Nein, das wird kein linguistischer Ausflug in die syntaktischen Stellungsvarianten der Verbalgruppe im Deutschen. Dass Bruno Labbadia in seinem Zorn mal fix das Hilfsverb und – oh Gott, oh Gott – das Subjekt weggelassen hat, ist auch nicht Gegenstand dieser Gedanken. Das kann man Kurt Beck immerhin zu Gute halten: Er hatte im ganzen Satz gemeckert.
Ich erhebe jetzt mal wieder den Zeigefinger für die Diskussions- und Kritikkultur.
Alle paar Wochen schrecken wir kollektiv hoch, weil der eine oder andere öffentliche Mensch über die verbalen Stränge geschlagen hat. Dieses Internet bringt uns dann auch noch in die komfortable Situation, jeden dieser Fehltritte sofort und crossmedial an die virtuelle Pinnwand des Unverschämten zu nageln. WIE KANN ER NUR?!

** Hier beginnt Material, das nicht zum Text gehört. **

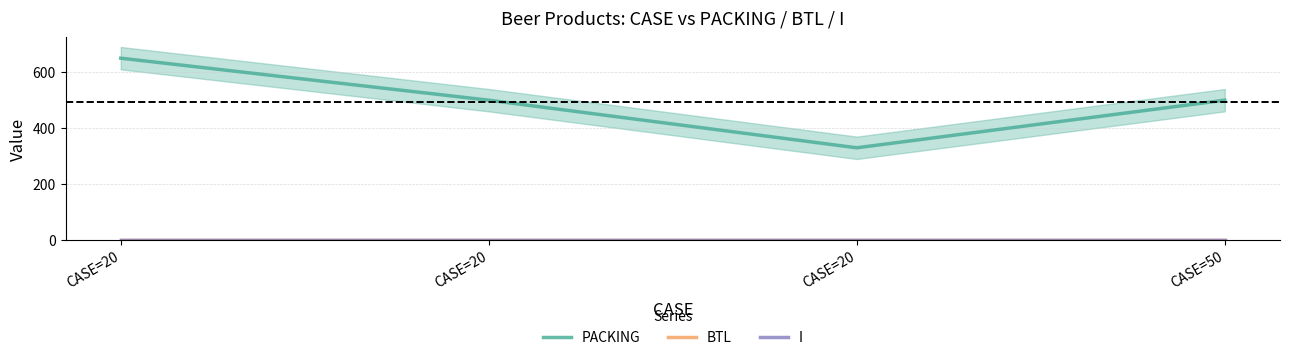

True or false: I and BTL intersect in this chart.

False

Was wir dabei aber zu leicht vergessen, ist dass diese vermeintlich derbe Wortwahl im Grunde der Spiegel unseres Umgangs mit einander ist. Twitter, YouTube, Blogs oder die Kommentare auf Facebook-Seiten von Politikern und Unternehmen bilden den real-existierenden Ton ab, den wir untereinander pflegen. Da ich lange nicht mehr auf einem Schulhof war, weiß ich nicht, ob es dort noch drastischer zugeht. Aber ich glaube, Beck und Labbadia würden dort ausgelacht.

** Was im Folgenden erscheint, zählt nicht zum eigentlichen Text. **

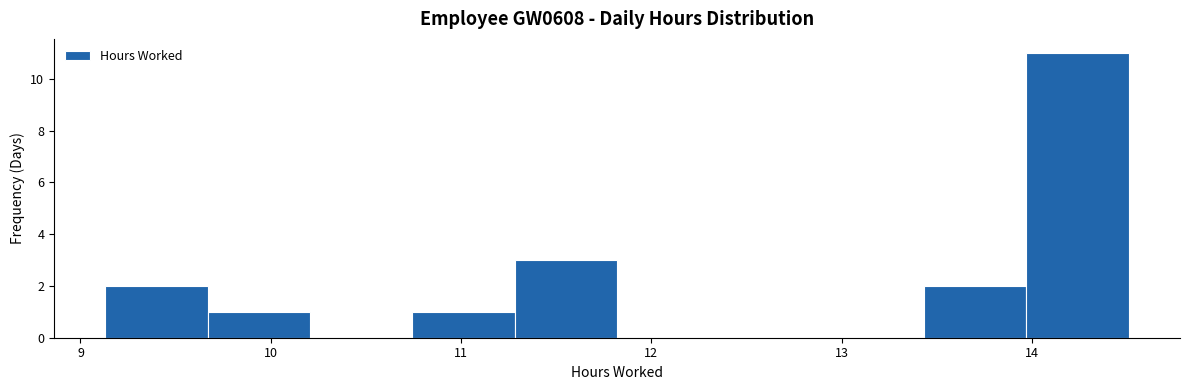

Reading left to right, transcribe this chart: for each bar, give the range it covers on the x-axis and its height. Neither the bar edges nor the heights are printed on the chart, so give them approximately, as read against the axes.

9.1 to 9.7: 2
9.7 to 10.2: 1
10.2 to 10.7: 0
10.7 to 11.3: 1
11.3 to 11.8: 3
11.8 to 12.4: 0
12.4 to 12.9: 0
12.9 to 13.4: 0
13.4 to 14.0: 2
14.0 to 14.5: 11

Es wird gepöbelt und beleidigt, angegriffen und verbal verletzt. Der „Shitstorm“ ist aus dem Vokabular öffentlicher Kommunikation kaum mehr wegzudenken. Regeln und Netiquetten greifen nur partiell und sind von der Durchsetzungskraft der Plattformbetreiber abhängig. Zu oft stellt sich die Frage: Lieb und nett oder vielleicht doch eher Traffic?

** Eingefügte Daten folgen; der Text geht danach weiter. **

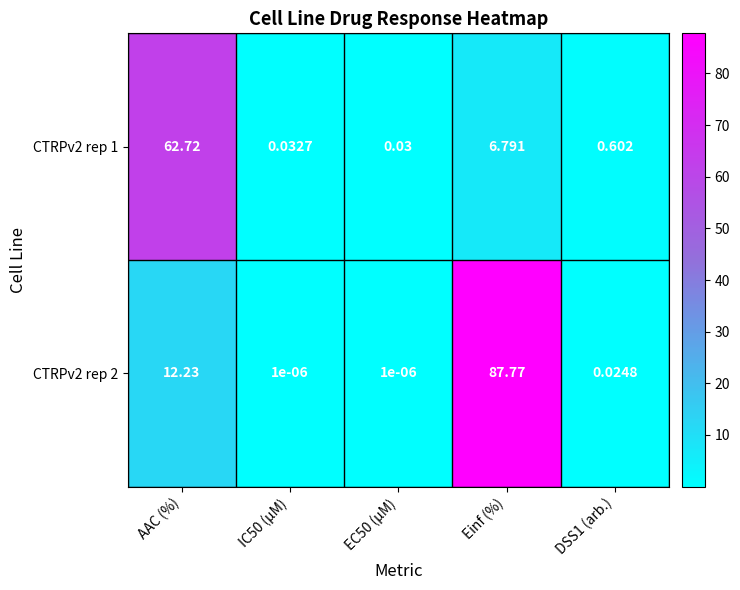

Which category has the highest value in the CTRPv2 rep 1 series?

AAC (%)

Ein gesellschaftlicher Grundkonsens zum anständigen Umgang miteinander scheint nicht mehr auffindbar. Und selbst wenn vordergründig alles nett und schön ist: Es gibt ja noch Zweit-Accounts. Da kann man dann vortrefflich die Sau rauslassen.
Die öffentlichen Ausbrüche von Bruno Labbadia und Kurt Beck, aber auch von vielen anderen, sind in diesem Zusammenhang keine Überraschung. Sie sind ein Gradmesser. Stellt Euch nur mal vor, was diese Leute den ganzen Tag ertragen müssen. Der ungeliebte Bundesligatrainer oder der nicht mehr ganz so geliebte Politiker erlebt regelmäßige Shitstorms. Aber er kann nicht den Rechner ausmachen. Es ist live.
Ich finde das beklemmend.
Natürlich werden die schlimmsten Pöbler diesen Text wahrscheinlich nie lesen. Und wenn sie es täten, wäre es wohl vorbei mit der Ruhe auf meinem beschaulichen Blog. Aber wir sollten die Hände nicht in den Schoß legen.
Seien wir doch einfach alle ein bisschen netter zu einander.